ASP.NET MVC with Razor, Nuget, and the JUnit/NUnit-like test framework in
Visual Studio are all in that line of thought. For something Active Record-
like, historically more mature--and somewhat less ponderous--alternatives to
EF and LINQ2SQL include NHibernate (FluentNHibernate is nice) and other
approaches like Simple.Data, PetaPoco, etc.

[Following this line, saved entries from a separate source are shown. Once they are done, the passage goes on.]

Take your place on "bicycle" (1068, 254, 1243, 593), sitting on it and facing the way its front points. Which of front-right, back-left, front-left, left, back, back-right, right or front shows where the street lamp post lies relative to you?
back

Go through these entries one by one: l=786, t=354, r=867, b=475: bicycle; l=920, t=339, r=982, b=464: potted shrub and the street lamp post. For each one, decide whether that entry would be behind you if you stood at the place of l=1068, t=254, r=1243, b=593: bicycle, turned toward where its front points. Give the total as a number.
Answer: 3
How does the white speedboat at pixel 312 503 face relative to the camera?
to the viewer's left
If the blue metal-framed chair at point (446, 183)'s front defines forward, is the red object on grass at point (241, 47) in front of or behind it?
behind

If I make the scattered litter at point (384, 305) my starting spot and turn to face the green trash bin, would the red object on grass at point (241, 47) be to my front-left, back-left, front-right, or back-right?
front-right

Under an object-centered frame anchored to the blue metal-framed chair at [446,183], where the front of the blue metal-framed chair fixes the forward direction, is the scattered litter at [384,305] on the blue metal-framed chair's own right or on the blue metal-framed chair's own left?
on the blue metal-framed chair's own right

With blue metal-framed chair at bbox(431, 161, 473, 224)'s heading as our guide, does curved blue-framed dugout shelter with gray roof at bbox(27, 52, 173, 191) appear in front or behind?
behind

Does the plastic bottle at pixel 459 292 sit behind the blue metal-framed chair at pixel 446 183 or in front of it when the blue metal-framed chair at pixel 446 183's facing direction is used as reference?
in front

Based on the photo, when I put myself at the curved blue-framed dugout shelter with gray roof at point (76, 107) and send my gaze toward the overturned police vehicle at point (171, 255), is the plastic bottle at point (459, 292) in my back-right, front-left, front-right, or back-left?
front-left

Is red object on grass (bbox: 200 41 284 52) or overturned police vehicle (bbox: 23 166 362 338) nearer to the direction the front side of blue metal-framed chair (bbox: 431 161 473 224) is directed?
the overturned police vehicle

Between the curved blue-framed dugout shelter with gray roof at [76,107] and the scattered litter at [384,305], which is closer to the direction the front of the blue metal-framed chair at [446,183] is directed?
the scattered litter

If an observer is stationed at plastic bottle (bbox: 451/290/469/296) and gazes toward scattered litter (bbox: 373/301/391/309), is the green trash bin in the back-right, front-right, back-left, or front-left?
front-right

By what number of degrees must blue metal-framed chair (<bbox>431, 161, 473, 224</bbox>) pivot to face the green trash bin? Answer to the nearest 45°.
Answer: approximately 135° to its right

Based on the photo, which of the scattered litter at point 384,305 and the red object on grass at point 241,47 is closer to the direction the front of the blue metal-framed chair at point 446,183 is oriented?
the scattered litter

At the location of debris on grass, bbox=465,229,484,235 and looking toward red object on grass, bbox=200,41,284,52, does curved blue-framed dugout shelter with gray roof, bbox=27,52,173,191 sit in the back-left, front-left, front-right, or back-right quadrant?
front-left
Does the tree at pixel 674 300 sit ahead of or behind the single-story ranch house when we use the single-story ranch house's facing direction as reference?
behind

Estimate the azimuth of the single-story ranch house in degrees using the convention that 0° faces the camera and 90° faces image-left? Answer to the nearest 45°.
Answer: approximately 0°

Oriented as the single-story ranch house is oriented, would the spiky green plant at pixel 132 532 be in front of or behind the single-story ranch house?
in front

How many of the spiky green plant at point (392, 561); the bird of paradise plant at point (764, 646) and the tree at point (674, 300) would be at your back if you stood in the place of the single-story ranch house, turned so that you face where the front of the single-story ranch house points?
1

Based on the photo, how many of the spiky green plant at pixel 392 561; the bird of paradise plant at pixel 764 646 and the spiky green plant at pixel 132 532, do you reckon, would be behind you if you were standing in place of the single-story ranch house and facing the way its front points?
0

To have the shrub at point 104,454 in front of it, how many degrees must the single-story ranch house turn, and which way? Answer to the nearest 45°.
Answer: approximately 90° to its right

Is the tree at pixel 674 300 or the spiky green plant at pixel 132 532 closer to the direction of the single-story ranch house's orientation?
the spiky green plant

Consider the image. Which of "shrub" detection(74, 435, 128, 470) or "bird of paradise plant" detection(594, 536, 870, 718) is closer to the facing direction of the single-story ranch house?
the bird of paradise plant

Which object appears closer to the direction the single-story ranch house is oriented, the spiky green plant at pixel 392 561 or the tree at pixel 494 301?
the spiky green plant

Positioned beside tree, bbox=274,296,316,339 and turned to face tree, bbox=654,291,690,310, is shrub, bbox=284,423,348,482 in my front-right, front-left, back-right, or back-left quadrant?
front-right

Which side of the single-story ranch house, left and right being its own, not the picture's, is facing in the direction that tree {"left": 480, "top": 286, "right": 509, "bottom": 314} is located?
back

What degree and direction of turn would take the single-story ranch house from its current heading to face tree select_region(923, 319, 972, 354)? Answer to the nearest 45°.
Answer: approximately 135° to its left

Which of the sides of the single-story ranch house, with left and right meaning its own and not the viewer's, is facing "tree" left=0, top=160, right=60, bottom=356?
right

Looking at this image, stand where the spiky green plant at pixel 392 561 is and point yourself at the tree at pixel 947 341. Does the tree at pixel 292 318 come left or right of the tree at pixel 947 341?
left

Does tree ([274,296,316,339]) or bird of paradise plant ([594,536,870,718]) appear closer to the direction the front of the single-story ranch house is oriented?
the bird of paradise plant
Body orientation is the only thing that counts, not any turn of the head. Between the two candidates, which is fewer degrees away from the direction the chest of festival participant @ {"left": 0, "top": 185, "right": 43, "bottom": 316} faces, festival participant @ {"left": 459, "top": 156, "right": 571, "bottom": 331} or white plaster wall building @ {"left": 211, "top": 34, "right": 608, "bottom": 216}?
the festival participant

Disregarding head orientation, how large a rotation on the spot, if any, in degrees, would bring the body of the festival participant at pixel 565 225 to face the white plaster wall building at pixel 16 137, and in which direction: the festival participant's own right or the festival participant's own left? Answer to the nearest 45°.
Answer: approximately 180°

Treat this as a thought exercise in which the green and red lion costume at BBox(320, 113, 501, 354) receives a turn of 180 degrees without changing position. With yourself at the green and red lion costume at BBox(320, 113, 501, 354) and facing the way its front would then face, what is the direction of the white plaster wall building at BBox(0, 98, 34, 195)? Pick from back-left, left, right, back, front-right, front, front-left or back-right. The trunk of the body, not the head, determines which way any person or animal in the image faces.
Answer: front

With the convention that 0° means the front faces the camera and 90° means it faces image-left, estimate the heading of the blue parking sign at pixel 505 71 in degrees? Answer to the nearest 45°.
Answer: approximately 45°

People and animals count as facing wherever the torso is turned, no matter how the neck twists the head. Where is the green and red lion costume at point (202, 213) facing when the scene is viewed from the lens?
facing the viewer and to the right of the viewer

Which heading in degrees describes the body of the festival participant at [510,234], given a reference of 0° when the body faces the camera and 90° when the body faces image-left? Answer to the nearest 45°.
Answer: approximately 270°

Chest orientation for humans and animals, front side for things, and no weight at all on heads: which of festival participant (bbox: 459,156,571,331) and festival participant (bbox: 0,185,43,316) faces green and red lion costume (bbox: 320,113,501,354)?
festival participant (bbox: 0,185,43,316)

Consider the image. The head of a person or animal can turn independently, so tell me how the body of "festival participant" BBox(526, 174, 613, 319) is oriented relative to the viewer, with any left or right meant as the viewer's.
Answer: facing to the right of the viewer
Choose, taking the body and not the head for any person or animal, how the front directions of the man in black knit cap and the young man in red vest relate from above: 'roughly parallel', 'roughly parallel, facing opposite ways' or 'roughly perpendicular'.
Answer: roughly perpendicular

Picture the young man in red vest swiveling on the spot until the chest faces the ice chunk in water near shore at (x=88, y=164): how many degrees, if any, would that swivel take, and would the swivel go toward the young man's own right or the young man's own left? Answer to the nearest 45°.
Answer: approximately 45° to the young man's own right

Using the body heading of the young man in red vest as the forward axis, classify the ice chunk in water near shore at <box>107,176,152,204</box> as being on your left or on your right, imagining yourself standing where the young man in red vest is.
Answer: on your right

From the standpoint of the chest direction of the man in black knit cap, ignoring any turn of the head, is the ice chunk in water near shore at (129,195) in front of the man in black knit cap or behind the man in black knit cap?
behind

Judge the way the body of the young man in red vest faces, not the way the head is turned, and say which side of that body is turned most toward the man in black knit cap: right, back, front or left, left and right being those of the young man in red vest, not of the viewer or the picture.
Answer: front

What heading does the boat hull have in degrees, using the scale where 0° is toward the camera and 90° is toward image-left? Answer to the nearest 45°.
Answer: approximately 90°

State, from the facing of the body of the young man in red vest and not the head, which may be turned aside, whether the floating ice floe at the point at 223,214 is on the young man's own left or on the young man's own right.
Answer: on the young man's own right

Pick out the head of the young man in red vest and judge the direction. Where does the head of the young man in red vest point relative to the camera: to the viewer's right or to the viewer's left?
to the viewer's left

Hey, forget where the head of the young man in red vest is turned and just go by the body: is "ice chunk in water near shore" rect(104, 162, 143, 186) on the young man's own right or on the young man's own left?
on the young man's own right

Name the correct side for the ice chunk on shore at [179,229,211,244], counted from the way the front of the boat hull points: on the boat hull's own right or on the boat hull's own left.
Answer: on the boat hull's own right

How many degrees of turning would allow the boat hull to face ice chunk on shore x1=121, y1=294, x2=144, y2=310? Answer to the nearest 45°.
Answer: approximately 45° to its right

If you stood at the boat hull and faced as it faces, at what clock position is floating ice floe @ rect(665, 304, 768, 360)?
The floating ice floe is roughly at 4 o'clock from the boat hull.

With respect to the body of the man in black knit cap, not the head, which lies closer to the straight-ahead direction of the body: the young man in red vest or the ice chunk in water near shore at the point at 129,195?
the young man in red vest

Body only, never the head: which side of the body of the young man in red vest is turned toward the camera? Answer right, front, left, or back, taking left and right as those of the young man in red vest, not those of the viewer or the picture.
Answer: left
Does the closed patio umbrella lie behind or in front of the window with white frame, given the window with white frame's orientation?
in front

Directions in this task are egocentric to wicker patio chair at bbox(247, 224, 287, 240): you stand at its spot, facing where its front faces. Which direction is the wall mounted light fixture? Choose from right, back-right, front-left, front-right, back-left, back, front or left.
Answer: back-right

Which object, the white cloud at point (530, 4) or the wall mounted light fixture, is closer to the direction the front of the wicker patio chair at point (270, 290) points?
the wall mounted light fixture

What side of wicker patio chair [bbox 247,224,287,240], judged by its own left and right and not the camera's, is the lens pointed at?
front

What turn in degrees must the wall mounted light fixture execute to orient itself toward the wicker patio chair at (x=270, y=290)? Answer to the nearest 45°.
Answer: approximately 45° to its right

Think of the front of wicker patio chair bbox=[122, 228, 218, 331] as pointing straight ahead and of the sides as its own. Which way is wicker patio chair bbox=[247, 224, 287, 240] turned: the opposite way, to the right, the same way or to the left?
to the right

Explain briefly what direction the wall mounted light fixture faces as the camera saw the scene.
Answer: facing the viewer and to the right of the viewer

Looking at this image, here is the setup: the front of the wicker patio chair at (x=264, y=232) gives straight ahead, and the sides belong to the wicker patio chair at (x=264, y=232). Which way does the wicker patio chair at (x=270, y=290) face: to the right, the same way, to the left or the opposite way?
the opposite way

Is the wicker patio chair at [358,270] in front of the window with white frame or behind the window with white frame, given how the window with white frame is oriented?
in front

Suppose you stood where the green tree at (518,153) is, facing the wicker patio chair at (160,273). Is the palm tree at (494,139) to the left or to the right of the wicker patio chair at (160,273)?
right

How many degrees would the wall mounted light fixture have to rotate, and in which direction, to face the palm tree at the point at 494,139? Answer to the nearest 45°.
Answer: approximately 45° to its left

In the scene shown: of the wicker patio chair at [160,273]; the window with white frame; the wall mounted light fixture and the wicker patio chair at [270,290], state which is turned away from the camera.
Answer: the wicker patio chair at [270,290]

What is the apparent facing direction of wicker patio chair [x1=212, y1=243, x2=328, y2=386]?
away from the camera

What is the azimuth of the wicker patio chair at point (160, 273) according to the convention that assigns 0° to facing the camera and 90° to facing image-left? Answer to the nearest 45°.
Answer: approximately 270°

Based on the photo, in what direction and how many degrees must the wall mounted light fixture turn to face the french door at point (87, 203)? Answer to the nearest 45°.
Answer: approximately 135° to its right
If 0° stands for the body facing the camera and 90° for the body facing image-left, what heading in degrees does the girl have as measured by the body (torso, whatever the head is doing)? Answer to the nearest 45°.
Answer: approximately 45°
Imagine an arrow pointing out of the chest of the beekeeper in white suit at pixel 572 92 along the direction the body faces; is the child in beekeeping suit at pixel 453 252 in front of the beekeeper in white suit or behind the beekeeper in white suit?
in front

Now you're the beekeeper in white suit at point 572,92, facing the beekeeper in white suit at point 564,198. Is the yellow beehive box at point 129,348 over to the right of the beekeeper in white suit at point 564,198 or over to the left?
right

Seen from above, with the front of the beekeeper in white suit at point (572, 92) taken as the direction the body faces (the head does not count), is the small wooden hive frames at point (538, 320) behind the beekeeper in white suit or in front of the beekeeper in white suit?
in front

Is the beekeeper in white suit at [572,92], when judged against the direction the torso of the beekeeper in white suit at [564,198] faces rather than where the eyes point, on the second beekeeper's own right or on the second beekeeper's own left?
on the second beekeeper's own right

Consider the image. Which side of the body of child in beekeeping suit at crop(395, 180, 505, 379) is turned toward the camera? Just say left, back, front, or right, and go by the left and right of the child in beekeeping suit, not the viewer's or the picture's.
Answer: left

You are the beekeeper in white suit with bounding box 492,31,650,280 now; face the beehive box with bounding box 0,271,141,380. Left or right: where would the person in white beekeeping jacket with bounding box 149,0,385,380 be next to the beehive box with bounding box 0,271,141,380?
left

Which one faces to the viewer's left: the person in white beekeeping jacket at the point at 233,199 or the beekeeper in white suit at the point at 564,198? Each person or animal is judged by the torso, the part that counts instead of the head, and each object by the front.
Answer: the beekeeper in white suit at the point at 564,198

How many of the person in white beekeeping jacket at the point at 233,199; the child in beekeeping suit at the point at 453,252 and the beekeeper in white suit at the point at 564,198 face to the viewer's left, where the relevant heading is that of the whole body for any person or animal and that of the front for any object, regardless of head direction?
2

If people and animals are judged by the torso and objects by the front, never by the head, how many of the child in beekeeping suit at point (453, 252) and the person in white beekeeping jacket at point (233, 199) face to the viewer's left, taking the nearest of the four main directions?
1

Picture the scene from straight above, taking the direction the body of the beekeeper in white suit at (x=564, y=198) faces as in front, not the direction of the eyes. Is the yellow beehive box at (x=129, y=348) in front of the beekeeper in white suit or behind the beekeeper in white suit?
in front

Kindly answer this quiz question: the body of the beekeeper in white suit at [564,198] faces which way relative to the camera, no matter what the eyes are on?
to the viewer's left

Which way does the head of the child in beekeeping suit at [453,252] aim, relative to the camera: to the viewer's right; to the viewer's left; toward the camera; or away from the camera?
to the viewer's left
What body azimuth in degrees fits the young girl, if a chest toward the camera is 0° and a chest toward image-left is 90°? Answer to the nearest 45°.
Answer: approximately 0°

Oh yeah, migrations have been notably absent, although I've tried a few like
FluentMigrations, which is nice but "out of process" enough that I find it
terribly easy to neglect.

------
MartinCron
This looks very promising. I've created my own lightweight system for
automatic schema alterations and I can't imagine going back to working without
it.

This could pretty much be a drop-in replacement for what I've done. Nice.

------
vyrotek
Looking better every day.

I do have a question though. I'm a .Net guy who has only worked with self
hosted systems and Azure and I've always wondered how the latency affects
people who build serious system using the add-ons provided. I just can't
imagine it performing well without knowing where exactly your
RabbitMQ(CloudAMQP), MongoDB(MongoHQ), and Memcache type services are hosted.
They could be sitting in the next rack to you or in a completely different
part of the country (in theory).

------
annymsMthd
We use FluentMigrator and it works amazingly.